Postanowiłem ogłosić wyprzedaż niektórych składników mojej garderoby, żeby zrobić trochę miejsca na kolejne nowe rzeczy, które ciągle się pojawiają w mojej szafie. Wystawiane marynarki i spodnie są używane, ale niektóre z nich miałem na sobie raptem kilka razy. Marynarki nie noszą praktycznie żadnych śladów użytkowania, natomiast chinosy były prane – niektóre wiele razy – co oczywiście daje się zauważyć. Jeśli jednak uznałem, że te ślady użytkowania są widoczne, to ustaliłem niską (żeby nie powiedzieć: symboliczną) cenę. Na zakupione rzeczy wystawiam faktury co praktycznie oznacza, że z zaproponowanej ceny 81,3% trafi do mojej kieszeni, a 18,7% zasili budżet państwa jako podatek VAT. Z kolei z tego co trafiło do mnie zapłacę podatek dochodowy 18%. Czyli płacąc za marynarkę 200 zł, płacicie mnie 133 zł i fiskusowi 67 zł 🙂 Do podanych cen trzeba doliczyć jeszcze koszt wysyłki (koszt kartonu plus koszt kuriera), który wynosi 20 zł.

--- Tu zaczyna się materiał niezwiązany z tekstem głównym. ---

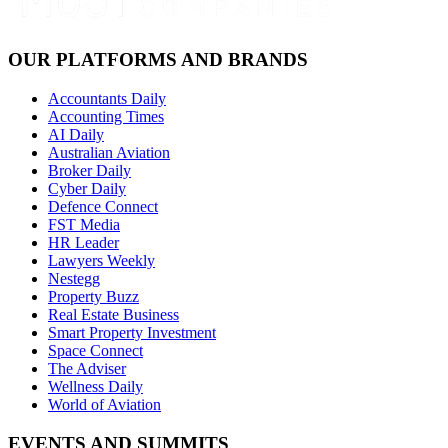
OUR PLATFORMS AND BRANDS
Accountants Daily
Accounting Times
AI Daily
Australian Aviation
Broker Daily
Cyber Daily
Defence Connect
FST Media
HR Leader
Lawyers Weekly
Nestegg
Property Buzz
Real Estate Business
Smart Property Investment
Space Connect
The Adviser
Wellness Daily
World of Aviation
EVENTS AND SUMMITS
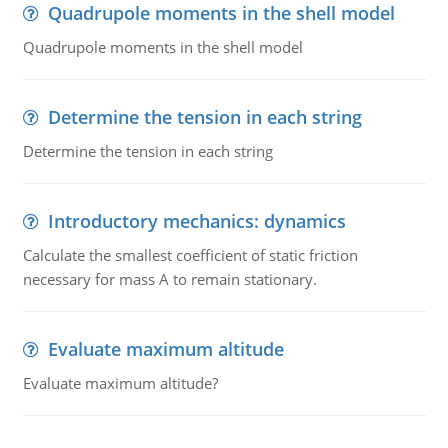
Quadrupole moments in the shell model
Quadrupole moments in the shell model
Determine the tension in each string
Determine the tension in each string
Introductory mechanics: dynamics
Calculate the smallest coefficient of static friction
necessary for mass A to remain stationary.
Evaluate maximum altitude
Evaluate maximum altitude?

Wszystkie sprzedawane rzeczy były kupione jako gotowe. Niektóre z nich były poddane korektom krawieckim; piszę o tym w opisach. Jedna z marynarek ma rękawy o różnej długości (różnica 0,5 cm), ponieważ – jak prawie każdy – mam ręce różnej długości. Moja lewa ręka jest krótsza od prawej o ok. 1 cm. Zatem jeśli ktoś ma układ odwrotny – lewą rękę dłuższą, a prawą krótszą – to akurat tej marynarki nie powinien kupować. Pozostałe marynarki mają oba rękawy takiej samej długości. Zamiast podawania rozmiarów marynarek, podaję moje wymiary – jeśli ktoś ma zbliżone, to jest duże prawdopodobieństwo, że marynarki i spodnie będą na nim dobrze leżały. Wzrost: 170 cm, obwód pasa: 90 cm, obwód klatki piersiowej: 100 cm, długość nóg (od kroku): 86 cm, szerokość ramion: 42 cm.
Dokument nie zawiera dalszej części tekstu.